Parking fines are a particular nuisance when local merchants and politicians encourage shoppers to spend their money at local stores and in local bars and restaurants, which was the nature of the complaint lodged by Debbie Bakalich after her trip to Ellicott City. I let her vent about it in Tuesday's column.
But to be fair, I should note that, while Bakalich got nailed for an expired two-hour meter on Main Street, she had other parking choices, and they would have been free.
This was pointed out in an appropriately grumpy email from David Nitkin, a former Sun editor who now works for Howard County Executive Ken Ulman.
Last month, Ulman rolled out a new parking plan for Ellicott City that included a free smartphone parking app, making it easier for visitors to find available spaces.
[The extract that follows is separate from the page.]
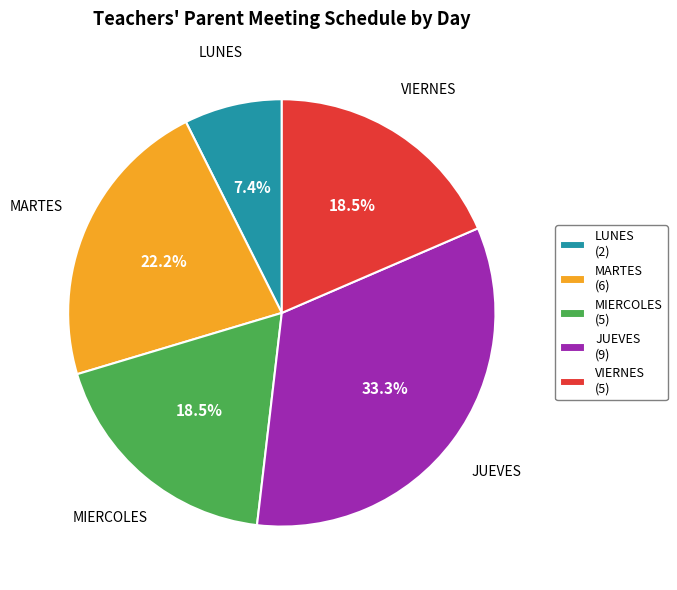

What is the largest slice in the pie chart?

JUEVES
"There are roughly 600 parking spaces in downtown Ellicott City — on the street and spread among six lots," Nitkin wrote. "Sixty percent of them are free, 40 percent are metered. This holiday season, County Exec Ken Ulman suspended the meters for the longest period ever — from the day after Thanksgiving to the day after New Years — to encourage shopping.
"The spaces lining Main Street are the most valuable, and there is a two-hour limit there. Those rules remain in effect through the holidays: Obviously, it's good for merchants to have more turnover," Nitkin wrote. "It's sad that despite all our efforts — free parking, a cool new app to direct people to spaces, lots of attention and investment downtown — no good deed goes unpunished."
"Again, just FYI," Nitkin wrote, in case we didn't get the point. "Ellicott City is really not the poster child for bad treatment during the holidays."
Nobody said it was.
Still, for one day — Nov. 24, Small Business Saturday — the county could have been even more generous and declared a parking meter holiday on Main Street.
Of course, maybe now Debbie Bakalich has learned her lesson about shopping and parking in Ellicott City. Then again, maybe she won't go back.
More about groundhogs in Federal Hill
In another recent column about a groundhog that managed to get to the heart of the city, to a backyard in Federal Hill, I said that gentrified neighborhood was bordered on one side by water. In fact, Federal Hill has water on two sides, the north and east, which makes groundhog migration there even more difficult than I described.
Also, reader Joe Wehberg wrote to say he didn't think a groundhog in Federal Hill was so odd because he's seen them just to the south, across the tracks in Port Covington. "I saw one recently near the Sunpapers printing plant that had to weigh 75 pounds," Wehberg said. "When the thing stood on his back legs, he looked like a small brown bear cub."